Les vues présentées sont les miennes et peuvent évoluer sans qu’il soit nécessaire de faire une mise à jour dans l’article même. Il se pourrait que j’apporte des rectifications ou évolutions dans l’avenir dans un autre article, si de nouveaux éléments viennent contredire mes propos. Les articles présentés ne constituent en rien une invitation à suivre aveuglement.
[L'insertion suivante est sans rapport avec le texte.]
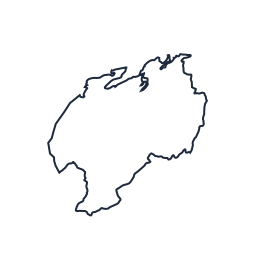 an SVG outline of Sofia, rotated 43°
{"feature_id": "MDG-5880", "entity_name": "Sofia", "entity_type": "Autonomous Province", "adm_level": 1, "iso_a3": "MDG", "parent_name": "Madagascar", "parent_adm1": "", "projection": "equal_earth", "projection_center": [48.484, -15.315], "detail": "fine", "context": "isolated", "style": "outline", "palette": "slate", "viewbox_px": 256, "rotation_deg": 43, "n_neighbors": 0, "source": "natural_earth", "source_scale": "10m", "svg_char_len": 5794}
<svg xmlns="http://www.w3.org/2000/svg" viewBox="0 0 256 256"><g transform="rotate(43 128 128)"><path d="M70.3,136.9L71.9,137.6L73.6,136.7L74.4,136.0L74.6,134.9L74.4,134.5L73.2,134.2L72.8,133.8L72.6,133.5L71.8,131.5L71.1,127.3L71.1,126.9L71.0,126.7L70.3,126.7L69.9,126.8L68.5,127.6L68.3,126.8L68.4,126.0L68.9,124.4L67.7,124.5L67.3,124.2L67.0,122.9L66.1,122.2L65.8,121.7L65.7,120.2L66.1,118.7L67.5,116.3L69.1,114.4L71.2,112.6L73.1,110.4L74.1,106.5L74.8,105.3L77.3,102.3L78.3,101.5L79.4,101.0L80.6,100.8L81.2,100.1L81.4,98.6L81.0,97.2L80.2,97.0L79.7,97.6L79.4,98.6L78.9,99.0L78.1,99.1L77.6,98.7L76.9,97.2L77.2,97.2L78.7,94.1L84.8,85.6L85.5,84.9L85.8,85.2L86.3,86.7L87.3,88.2L87.4,88.9L87.2,93.0L87.4,94.0L88.2,94.7L88.4,95.4L87.7,97.2L84.9,101.5L84.1,103.1L83.6,105.1L83.1,113.2L83.3,114.0L84.0,114.5L84.6,114.3L86.2,113.2L86.7,112.7L87.6,110.9L88.0,109.0L88.7,107.3L90.1,105.8L90.6,106.4L90.8,105.8L90.7,104.0L91.0,102.9L94.5,94.1L94.8,92.2L95.0,91.4L96.6,89.2L96.7,88.7L96.7,87.5L96.9,87.0L98.4,85.8L99.5,84.1L100.0,83.2L100.2,82.2L100.5,81.2L101.9,80.0L102.2,78.6L104.2,82.4L105.2,83.5L107.4,84.5L107.9,85.0L108.2,85.8L108.1,87.3L108.3,88.1L109.0,87.1L109.0,85.6L108.6,84.2L107.9,83.5L109.3,82.1L110.6,82.3L111.6,83.7L112.0,85.8L111.9,90.3L112.2,91.6L113.0,89.9L113.3,88.0L113.2,85.3L112.8,82.8L111.8,81.8L111.1,81.5L109.4,79.3L108.5,78.6L107.8,78.8L106.2,80.0L105.6,80.3L104.9,80.5L104.3,80.3L103.5,79.5L102.8,77.6L102.5,77.2L101.1,79.8L100.5,80.5L100.0,80.9L99.7,80.4L98.4,77.2L99.0,76.3L99.1,75.9L99.0,75.2L98.6,74.5L97.8,72.2L97.8,71.8L98.1,71.4L97.4,70.7L97.5,67.8L97.8,65.6L98.4,63.5L99.4,61.8L100.6,60.8L101.0,60.3L101.1,59.2L101.2,57.3L101.4,56.6L101.8,55.9L103.0,55.4L105.3,57.6L106.9,57.4L107.5,57.2L108.5,57.4L108.9,57.2L109.4,56.5L109.7,55.4L109.9,53.3L109.7,51.8L109.3,50.0L108.5,48.4L107.5,47.7L108.2,46.7L109.2,47.1L111.3,49.1L112.5,49.8L112.8,50.4L112.9,51.2L112.1,52.5L111.9,53.3L111.8,55.0L111.1,58.5L110.9,60.2L111.0,61.8L111.3,62.6L112.0,62.6L112.3,62.1L112.3,60.0L113.8,58.5L113.8,57.9L113.0,56.5L112.8,55.7L112.7,54.9L113.0,53.5L114.3,51.1L114.6,49.7L114.6,48.1L114.5,46.6L114.1,45.4L113.7,45.3L114.6,44.2L114.7,43.6L114.1,42.6L114.1,42.2L114.3,42.0L115.6,41.5L116.1,40.9L116.2,40.4L116.2,40.1L115.9,38.7L116.1,38.1L118.2,36.8L119.8,35.2L121.7,34.1L123.3,32.5L124.1,32.1L124.3,32.1L124.5,32.3L124.7,32.8L124.6,33.6L122.6,37.0L121.5,38.2L121.3,38.5L121.0,40.3L121.1,42.0L121.6,42.5L122.1,42.6L122.7,42.4L123.2,41.6L123.4,41.5L123.7,41.7L124.4,42.6L125.6,44.8L127.8,46.4L129.5,48.2L130.7,49.0L131.8,49.3L132.8,48.8L134.0,48.6L134.8,48.3L136.2,47.4L137.4,46.2L137.9,45.9L138.3,46.2L138.9,46.7L140.7,49.5L141.0,49.8L143.2,50.8L146.8,54.3L147.0,54.5L147.6,54.4L148.6,54.0L149.8,53.8L150.7,53.2L151.0,53.2L151.3,53.6L152.4,55.7L152.5,56.0L152.6,56.9L152.9,57.3L153.2,57.3L154.1,56.1L155.4,55.0L156.6,54.3L158.3,51.4L160.0,50.6L160.7,50.8L161.6,51.5L162.8,51.8L163.4,52.0L166.0,54.0L166.7,54.0L167.1,54.3L167.4,55.4L168.0,58.0L169.1,59.5L169.6,60.7L170.9,62.0L172.7,64.3L174.3,65.9L175.1,67.8L176.0,69.4L177.0,70.6L178.3,71.2L179.0,72.1L180.0,72.7L180.9,73.8L181.0,74.1L181.1,74.5L181.2,75.1L181.1,75.5L180.9,75.8L180.3,76.4L179.8,77.1L179.4,78.0L179.4,78.3L179.6,78.7L180.4,79.7L182.1,82.7L183.8,88.0L183.9,88.6L183.7,90.0L184.9,94.0L185.7,95.1L187.1,96.2L189.4,100.3L189.8,101.2L190.3,103.5L189.9,103.4L189.0,103.9L188.0,105.8L187.6,106.1L187.3,106.3L186.2,106.0L184.7,104.7L184.2,104.8L184.1,105.1L183.9,106.4L183.9,106.8L184.3,108.3L184.3,109.1L184.2,109.9L183.6,112.2L183.7,113.0L183.9,114.1L184.0,114.9L183.8,116.2L183.5,116.9L183.1,117.3L182.4,117.6L181.2,117.4L180.2,116.9L179.9,116.9L179.7,117.1L179.5,117.4L179.5,118.9L180.0,120.0L180.1,121.2L180.1,121.6L179.8,122.6L179.2,123.4L178.8,123.5L177.7,123.1L177.2,123.1L176.9,123.3L176.3,124.1L175.5,124.6L174.1,125.7L173.3,125.9L172.4,125.8L171.6,126.2L170.9,126.8L170.0,128.2L168.4,128.9L167.0,129.9L166.5,130.0L165.3,129.9L163.2,130.4L162.6,130.5L162.2,131.3L162.1,132.7L162.5,134.1L162.7,135.7L163.1,136.5L163.5,136.9L164.1,137.1L165.4,136.9L166.3,137.5L167.2,137.3L167.4,137.8L167.0,138.8L166.5,139.7L165.7,140.6L165.4,141.5L165.3,142.3L165.7,143.9L165.7,144.6L164.9,152.7L164.2,156.4L164.3,157.6L165.3,159.5L165.7,160.8L166.0,162.1L166.6,165.9L166.6,167.2L166.5,167.8L165.8,169.4L165.1,170.6L163.9,172.3L163.3,173.8L162.8,175.7L162.3,178.2L161.6,180.2L161.6,180.8L161.7,181.2L162.0,181.6L166.6,184.4L168.1,184.7L170.1,184.9L171.2,185.3L171.5,185.7L171.6,186.1L171.7,187.9L172.0,188.9L172.1,189.6L171.8,191.0L168.9,197.9L168.6,198.7L168.6,199.4L168.4,200.2L167.6,201.6L166.6,202.6L164.7,203.9L163.5,204.3L163.3,204.6L163.1,205.4L163.1,206.9L162.7,208.3L162.1,209.6L161.3,211.7L160.2,213.1L159.9,213.5L159.8,214.2L159.8,215.0L160.6,216.6L160.6,217.0L160.4,217.3L159.7,217.7L157.2,218.3L155.4,217.6L153.4,217.9L148.9,221.8L147.6,223.3L146.7,223.9L146.1,223.8L145.7,223.4L144.2,220.4L143.6,218.5L143.4,217.7L143.5,216.5L143.8,215.1L144.6,213.4L144.8,212.7L144.9,212.0L144.7,211.3L144.0,210.4L143.8,209.8L143.7,207.1L143.7,206.7L143.2,205.6L143.0,204.3L142.2,203.6L141.7,202.3L141.4,201.8L140.6,201.0L139.6,200.4L138.1,199.7L137.2,199.0L135.8,196.6L134.9,195.6L134.4,195.5L133.3,195.8L132.3,195.8L131.8,196.0L131.6,195.9L131.4,195.4L131.3,194.1L131.1,193.5L129.9,193.2L129.4,192.9L128.2,191.7L127.5,190.4L126.9,189.7L126.5,189.4L125.4,189.5L124.2,189.3L121.8,189.9L120.6,190.6L119.8,190.8L118.8,191.3L118.4,191.4L117.2,191.3L116.0,190.6L114.8,190.6L113.5,190.1L113.0,190.1L112.2,190.6L111.3,190.1L111.1,190.3L111.0,190.6L111.0,191.9L110.8,192.3L109.4,193.9L108.8,195.4L108.8,196.4L109.1,198.7L109.2,200.1L108.8,204.0L108.4,205.5L108.2,207.5L100.7,204.9L96.4,202.4L93.9,199.9L88.4,199.9L79.8,193.3L79.2,187.5L76.1,181.7L72.4,174.3L70.5,160.2L68.6,149.4L70.3,136.9Z" fill="none" stroke="#1e293b" stroke-width="2"/></g></svg>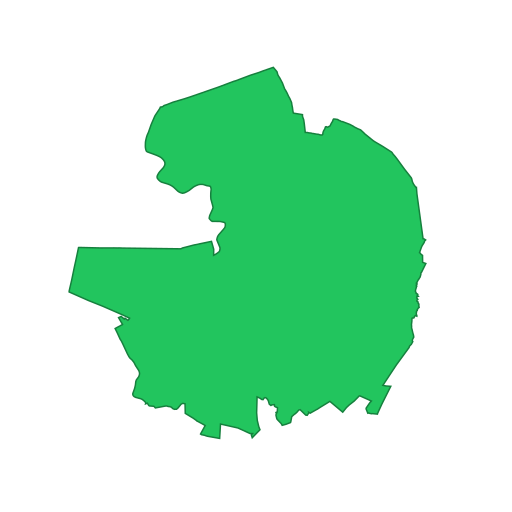 outline of Liteni, Suceava, Romania, rotated 195°
{"feature_id": "2599482B47011516747302", "entity_name": "Liteni", "entity_type": "district", "adm_level": 2, "iso_a3": "ROU", "parent_name": "Romania", "parent_adm1": "Suceava", "projection": "mercator", "projection_center": [26.537, 47.51], "detail": "fine", "context": "isolated", "style": "filled", "palette": "green", "viewbox_px": 512, "rotation_deg": 195, "n_neighbors": 0, "source": "geoboundaries", "source_scale": "gbopen_adm2", "svg_char_len": 5974}
<svg xmlns="http://www.w3.org/2000/svg" viewBox="0 0 512 512"><g transform="rotate(195 256 256)"><path d="M118.8,363.8L119.2,363.6L120.5,364.6L122.1,365.9L123.5,367.4L124.3,368.5L125.6,370.9L126.1,371.5L126.5,371.9L134.9,378.2L144.8,386.2L147.3,388.1L150.0,389.9L151.2,391.0L152.0,391.5L162.1,394.7L170.1,396.9L172.6,397.7L182.9,402.3L183.4,402.7L187.6,404.9L190.8,405.3L193.0,405.8L194.2,406.0L195.5,406.5L199.4,407.4L207.1,408.2L208.5,408.0L209.7,408.4L211.6,408.6L212.0,408.9L212.5,409.0L215.2,408.7L216.5,408.4L216.7,408.1L216.8,407.6L216.9,405.9L217.7,403.3L218.1,400.9L218.4,400.6L220.2,398.9L221.6,399.1L222.3,398.7L222.4,398.1L222.4,396.8L222.6,396.1L223.2,393.9L223.2,392.1L223.0,390.7L223.3,390.1L223.9,389.9L225.1,389.6L227.4,389.7L228.8,389.4L232.6,389.1L233.5,388.9L234.6,389.0L236.8,388.6L238.3,388.6L240.4,388.1L243.6,396.3L245.2,400.0L246.9,402.4L247.5,403.7L247.6,404.5L247.8,404.6L256.7,403.7L257.0,403.8L258.2,406.3L259.2,408.8L260.4,411.2L261.4,413.5L264.1,416.9L265.9,418.7L268.1,421.4L270.3,423.7L271.5,424.7L275.2,429.9L279.4,434.4L280.6,435.4L281.9,436.8L283.4,439.4L288.1,442.7L296.7,436.9L300.7,434.0L308.0,429.3L321.8,419.4L322.1,419.4L336.2,409.3L351.5,398.9L360.8,392.6L366.2,389.1L376.0,383.1L381.1,379.3L383.7,377.6L384.8,376.1L385.9,375.5L386.9,375.1L387.2,373.3L389.7,365.9L390.0,364.7L391.3,355.8L391.9,347.7L392.4,344.6L392.5,342.9L392.5,341.3L392.4,338.5L392.2,337.1L391.4,333.7L391.0,332.4L390.3,330.8L389.5,329.5L389.0,328.9L388.4,328.6L387.6,328.4L381.6,327.9L377.8,327.5L374.9,327.0L373.6,326.6L372.7,326.3L370.3,324.9L369.4,324.1L368.8,323.5L368.2,322.6L367.9,321.8L367.7,320.7L367.8,319.4L368.1,318.2L368.4,317.3L370.8,312.6L371.5,310.8L372.1,308.3L372.1,307.7L372.1,307.1L372.0,306.6L371.4,305.5L369.8,304.3L367.6,303.2L366.1,302.9L359.9,302.7L357.3,302.4L355.1,301.8L353.3,301.1L348.3,298.4L346.9,297.9L345.8,297.7L344.6,297.6L343.2,297.6L341.4,298.5L339.5,300.1L337.5,302.1L334.2,306.5L333.6,307.1L332.3,308.3L330.2,309.9L328.8,310.6L326.3,311.3L325.2,311.4L321.7,311.2L319.0,311.5L318.1,311.4L317.3,310.3L316.6,308.9L316.5,308.1L316.0,305.1L315.1,301.6L314.3,299.3L311.2,294.0L310.0,291.7L310.2,289.2L311.2,283.1L311.1,281.1L311.0,280.4L310.8,280.0L308.7,278.6L307.3,278.1L300.7,279.8L299.3,280.1L296.6,280.2L295.3,280.2L294.6,279.9L294.0,279.3L293.5,277.3L293.4,276.5L293.5,275.5L293.7,274.8L294.5,273.0L297.5,266.9L298.1,265.0L298.2,263.1L298.1,261.7L297.8,261.1L293.3,255.2L292.8,254.3L292.6,253.5L292.5,252.2L292.5,251.3L292.8,250.5L293.9,249.0L295.0,247.7L297.1,245.7L298.6,251.6L302.8,258.6L319.1,250.4L324.7,247.2L329.0,244.8L330.1,243.8L330.8,243.4L387.0,229.1L389.8,228.5L392.2,227.8L395.1,227.1L408.0,223.6L429.4,218.4L429.6,218.2L428.9,205.3L428.6,198.5L427.8,184.9L427.5,176.0L427.4,173.8L427.2,172.9L406.1,169.6L390.9,167.8L369.1,164.5L362.0,163.2L362.5,161.7L363.1,160.7L366.4,162.0L366.9,161.0L370.6,162.7L372.8,160.9L368.9,157.0L367.3,155.5L367.2,155.3L373.3,149.5L369.9,145.6L365.7,140.5L364.1,139.1L362.0,136.7L354.8,128.1L352.5,125.7L351.1,124.6L349.0,123.6L346.3,121.6L343.9,118.9L340.1,115.5L339.1,114.4L338.7,113.8L338.1,112.5L337.9,111.2L337.9,110.4L338.1,108.9L339.5,105.3L339.6,103.6L339.1,100.2L339.0,97.8L339.0,96.2L339.4,91.3L339.1,90.2L338.5,89.4L337.4,88.7L335.8,88.3L330.6,88.3L329.6,88.2L328.7,88.0L326.2,86.9L325.1,86.2L324.5,85.5L324.4,85.1L324.4,84.6L322.9,85.7L320.8,83.8L320.1,83.6L315.8,84.4L315.2,84.1L313.9,83.2L304.7,87.6L303.5,88.0L302.0,87.9L300.0,88.2L298.5,88.0L297.0,87.1L295.2,86.8L293.1,87.4L292.0,89.0L290.0,93.5L288.6,94.7L286.3,94.9L283.6,85.7L274.7,83.1L270.7,81.6L270.2,81.2L269.6,81.2L264.5,80.0L261.2,79.1L263.5,69.7L262.4,69.3L259.3,69.5L258.2,69.4L256.4,69.3L243.9,70.4L246.8,84.5L228.9,85.2L215.9,83.0L213.4,83.6L214.2,82.0L212.6,79.5L207.2,89.2L209.1,91.8L212.2,97.5L214.8,104.7L218.5,120.2L215.5,119.7L213.3,118.9L212.0,119.1L211.5,120.7L210.8,121.5L209.7,121.6L208.5,121.0L206.8,119.6L204.8,116.3L202.9,115.5L202.2,116.3L199.8,117.2L199.2,115.7L198.2,115.3L196.0,115.1L195.1,110.9L196.1,110.2L196.2,109.8L195.8,109.6L195.4,109.5L195.6,108.2L195.5,107.4L195.1,106.6L193.9,104.4L193.3,103.7L188.2,100.6L186.9,99.2L183.5,101.2L179.6,104.0L179.5,104.3L179.5,104.9L179.9,110.1L177.8,113.3L177.2,113.8L175.7,116.3L175.0,118.0L174.6,118.4L173.6,119.0L166.8,115.2L165.3,115.4L164.5,117.8L164.5,118.3L164.7,118.7L163.0,118.2L157.7,123.4L157.1,123.9L154.8,126.5L147.0,134.7L131.8,127.6L129.4,133.0L127.3,136.4L123.6,141.3L120.1,147.5L119.5,147.8L107.0,145.8L107.3,145.1L107.7,144.6L108.5,142.6L110.2,137.7L110.1,136.8L107.3,133.1L106.9,133.4L106.5,133.5L106.1,133.4L103.7,133.5L102.7,133.9L97.8,134.7L97.8,135.6L96.1,145.6L92.1,165.0L96.7,164.1L100.0,163.9L92.2,187.2L84.5,207.1L84.3,208.9L83.1,210.9L82.4,213.9L82.9,214.3L83.1,214.7L83.2,215.5L83.2,216.1L82.6,218.5L83.4,220.3L84.5,222.1L85.2,223.4L86.2,225.3L87.1,226.8L87.5,228.4L88.1,230.1L88.5,233.0L89.2,236.2L89.1,236.4L88.4,236.8L88.0,236.8L87.4,237.2L87.3,238.4L87.0,239.2L86.8,239.4L86.6,239.6L86.2,239.6L85.1,239.5L85.3,240.3L86.1,241.2L86.2,241.8L86.5,242.6L86.4,243.2L86.7,244.1L86.5,244.5L86.2,244.9L86.1,245.1L86.4,245.7L85.8,247.6L85.6,247.9L85.1,248.6L85.1,248.8L85.5,249.2L85.9,250.0L85.9,250.5L86.2,251.7L86.4,251.9L86.9,252.1L87.2,252.5L87.6,253.5L87.8,253.7L88.8,253.9L89.0,254.1L89.1,254.3L89.0,255.1L88.9,255.4L88.4,255.9L88.4,256.0L89.2,256.5L89.9,257.1L89.8,257.7L90.1,258.6L89.9,258.8L88.9,259.1L90.0,259.9L89.7,260.5L89.8,260.8L90.6,261.2L91.6,261.3L91.8,261.6L92.0,262.2L92.6,262.8L93.0,263.3L93.0,264.0L93.1,265.0L93.0,267.2L93.2,267.9L92.9,268.5L93.6,269.0L93.7,269.5L93.2,270.0L93.3,270.9L94.1,271.2L94.1,271.5L93.7,271.8L93.7,272.0L93.6,272.8L93.1,275.0L92.9,275.3L92.9,275.7L92.6,276.0L92.5,276.7L92.0,278.2L92.0,280.2L92.0,280.9L92.3,282.0L92.3,282.3L91.9,283.1L90.0,292.7L93.4,293.0L95.3,299.7L97.2,300.5L98.6,301.6L98.9,301.6L98.5,307.0L98.2,308.9L97.1,312.4L97.0,314.2L96.3,315.4L98.1,316.0L99.1,315.9L116.7,357.8L118.8,363.8Z" fill="#22c55e" stroke="#15803d" stroke-width="1.5"/></g></svg>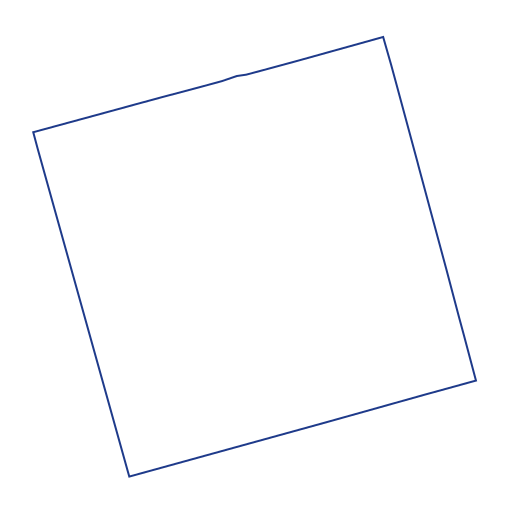 the district of Dallas, Texas, United States of America, rotated 74°
{"feature_id": "52423323B35177303918175", "entity_name": "Dallas", "entity_type": "district", "adm_level": 2, "iso_a3": "USA", "parent_name": "United States of America", "parent_adm1": "Texas", "projection": "albers", "projection_center": [-96.837, 32.767], "detail": "fine", "context": "isolated", "style": "outline", "palette": "blue", "viewbox_px": 512, "rotation_deg": 74, "n_neighbors": 0, "source": "geoboundaries", "source_scale": "gbopen_adm2", "svg_char_len": 587}
<svg xmlns="http://www.w3.org/2000/svg" viewBox="0 0 512 512"><g transform="rotate(74 256 256)"><path d="M436.4,78.9L390.1,78.0L369.7,77.7L322.0,76.7L276.5,76.0L263.0,75.8L262.9,75.8L238.6,75.4L214.0,75.0L210.5,74.9L131.4,73.7L116.6,73.5L109.6,73.4L95.5,73.4L80.5,73.4L79.8,164.6L79.5,185.7L79.3,198.6L79.0,215.4L77.7,224.9L78.5,240.6L78.2,262.3L78.2,262.6L77.4,302.3L77.2,317.1L77.0,331.0L77.0,331.3L76.7,356.0L75.6,436.0L92.8,436.3L428.3,438.6L433.1,438.6L435.2,232.2L435.3,217.8L435.6,166.0L435.8,132.5L436.3,86.0L436.4,78.9Z" fill="none" stroke="#1e3a8a" stroke-width="2"/></g></svg>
EM : Érasistrate, vitalistes versus mécanistes et chimistes (cinquième partie)

Parmi les médecins de l’antiquité, certainement Érasistrate était le plus avancé en matière de connaissances médicales de manière scientifique. Il faisait partie de l’école de pensée des vitalistes. Ci-dessous, récit tiré du livre Cross Currents de Dr. O. Becker.

Deux cents ans après la mort d’Hippocrate, dans les aesculapium à Alexandrie, en Egypte, se révéla un médecin remarquable et scientifique, Érasistrate, qui était probablement le premier homme à disséquer scientifiquement le corps humain, rejeta la théorie d’Hippocrate sur les humeurs et expliqua la cause des maladies liées à des anomalies des organes internes qu’il trouva par la dissection.

Érasistrate identifia correctement les nerfs moteurs et sensoriels en montrant leur connexion jusqu’au cerveau, dont il croyait être le siège de l’âme et l’esprit (plutôt que le cœur, comme Hippocrate avait proposé). Il expliqua également la fonction du cœur comme une pompe pour le sang. Alors qu’il décrivit la «mécanique» du corps, il fut un vitaliste qui croyait que la force de vie était une vapeur subtile qu’il appela « pneuma ».

À bien des égards, Érasistrate a été très en avance sur son temps. Si ses idées, qui étaient généralement correctes, avaient acquis l’acceptation générale, les connaissances médicales et biologiques auraient progressé beaucoup plus rapidement que cela a été le cas. Malheureusement, ses observations et ses idées ont persisté pendant quelques centaines d’années seulement, et ont ensuite été totalement délaissées par un diplômé d’une école de médecine de Pergame. Un certain dénommé, Galien bien connu, même maintenant.